There are a number of ways to achieve this, with respect to pregnancy, and different species have stumbled upon different routes. You’re right that longer pregnancies would mean more functional newborns, but it would also mean larger babies, which are harder for the mother to carry and more dangerous during the birth process, *plus* you can’t carry as many of them. Some creatures, like primates and equines, found that tradeoff to be worthwhile. Others, like rabbits and cats, didn’t. It’s just different routes to the same goal.

Anonymous 0 Comments

There could be many factors here.

How much nutrients can the mother provide via the placenta? Blood sugar is toxic in high concentrations, and larger fetuses require more energy to sustain – perhaps more than is healthy for the mother.
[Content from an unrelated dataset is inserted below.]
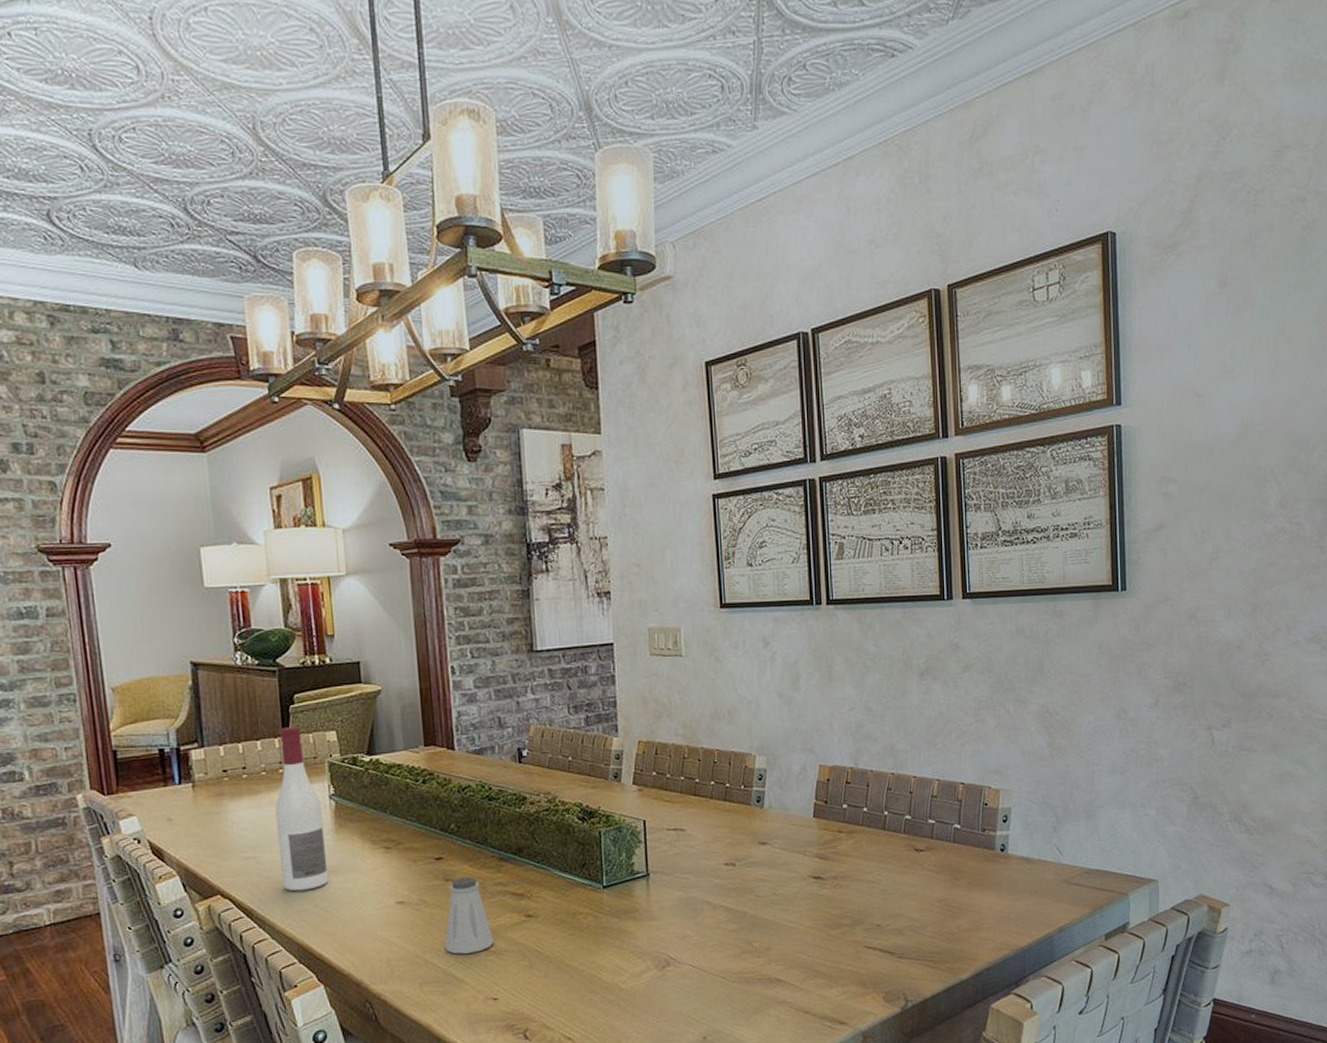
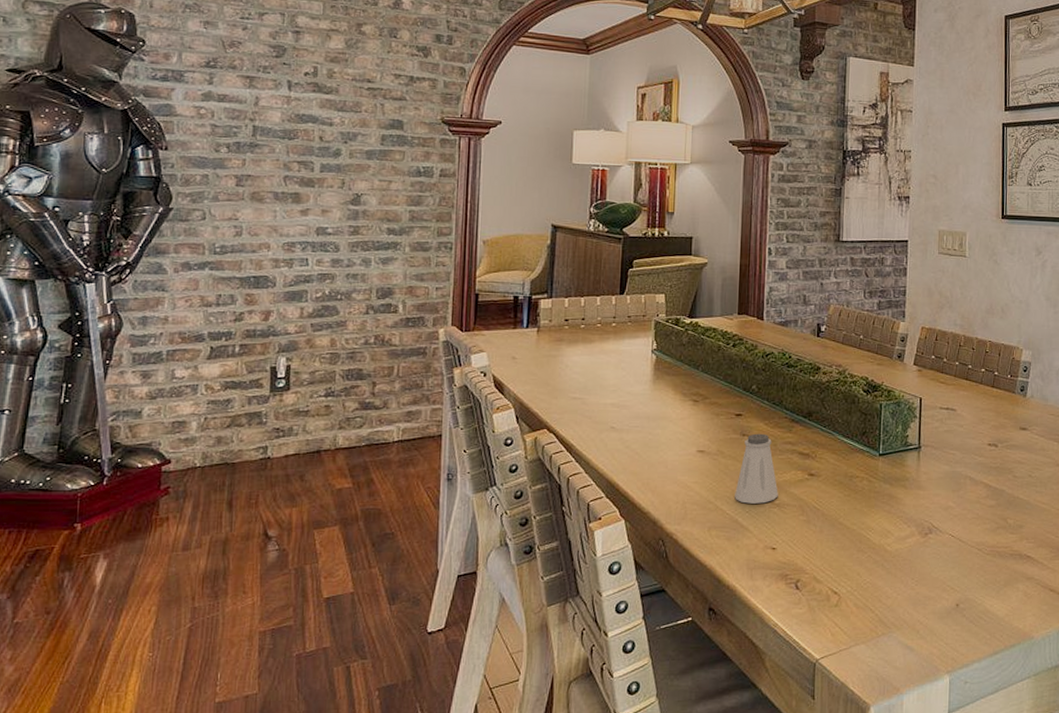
wine bottle: present [275,727,329,892] -> none [602,287,644,432]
The birth canal can only facilitate so large of offspring. Having growth continue outside the body may facilitate other survival features of the species (hips that are optimized for sprinting?)

For mammals, nurturing with milk may provide better infant mortality at this particular stage.

Anonymous 0 Comments

It’s all trade-offs. Evolution finds a more or less optimum solution for each species.

Sure, it would be great (for your genes) if your offspring were born fully grown and independent. But this would require a very long gestation period and would be a lot of weight and volume for the mother to carry around and give birth to.

The priorities and strategies differ between species. For example for flying birds it would be completely impossible to carry around multiple well developed offspring. For species like horses it’s apparently important that the newborn can more or less immediately follow the herd and keep up. Of course the disadvantage is that the pregnant horse has to carry around all that weight for a whole year and puts her at a higher risk. Compare that to tigers which only have ~100 days gestation period and give birth to two to four offspring. Tigers can also get pregnant again within the same year if the first litter dies.